Extracted page text data
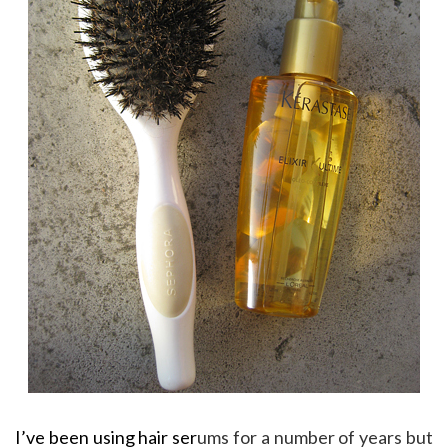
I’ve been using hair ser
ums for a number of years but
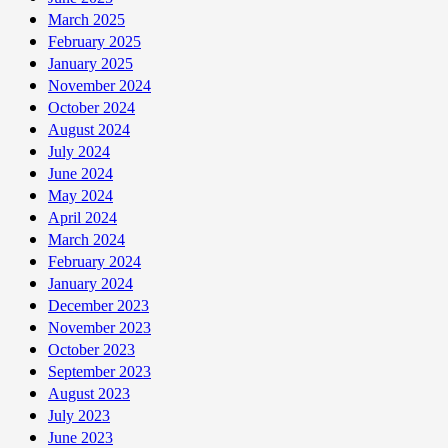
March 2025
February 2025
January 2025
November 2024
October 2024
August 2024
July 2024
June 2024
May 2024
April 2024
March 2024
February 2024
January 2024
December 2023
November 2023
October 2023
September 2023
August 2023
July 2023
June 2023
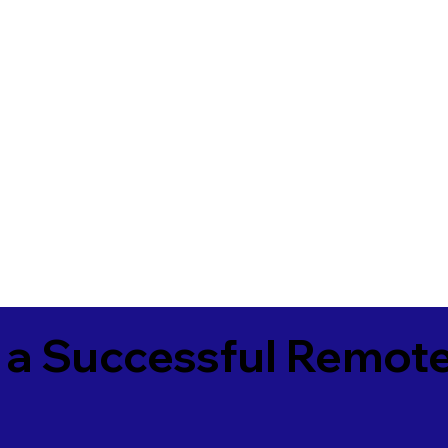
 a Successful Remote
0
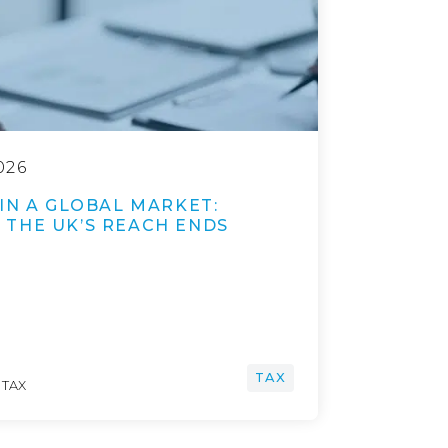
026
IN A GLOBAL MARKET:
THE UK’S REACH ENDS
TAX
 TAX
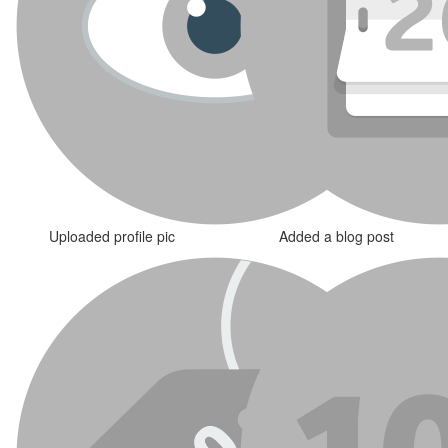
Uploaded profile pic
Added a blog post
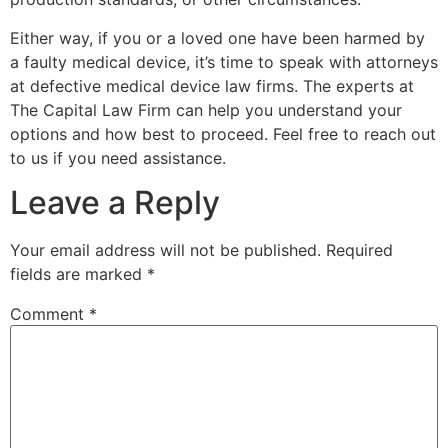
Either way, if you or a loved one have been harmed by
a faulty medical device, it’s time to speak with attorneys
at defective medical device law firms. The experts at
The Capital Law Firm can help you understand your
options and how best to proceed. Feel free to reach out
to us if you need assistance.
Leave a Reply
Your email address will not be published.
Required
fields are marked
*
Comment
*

### EXERCISE BRIEF
Type out the entries again without a single change, and leave the pictures out.

### REPLY
I’ve been using hair ser
ums for a number of years but
March 2025
February 2025
January 2025
November 2024
October 2024
August 2024
July 2024
June 2024
May 2024
April 2024
March 2024
February 2024
January 2024
December 2023
November 2023
October 2023
September 2023
August 2023
July 2023
June 2023
 a Successful Remote
0
026
IN A GLOBAL MARKET:
THE UK’S REACH ENDS
TAX
 TAX
Uploaded profile pic
Added a blog post
Either way, if you or a loved one have been harmed by
a faulty medical device, it’s time to speak with attorneys
at defective medical device law firms. The experts at
The Capital Law Firm can help you understand your
options and how best to proceed. Feel free to reach out
to us if you need assistance.
Leave a Reply
Your email address will not be published.
Required
fields are marked
*
Comment
*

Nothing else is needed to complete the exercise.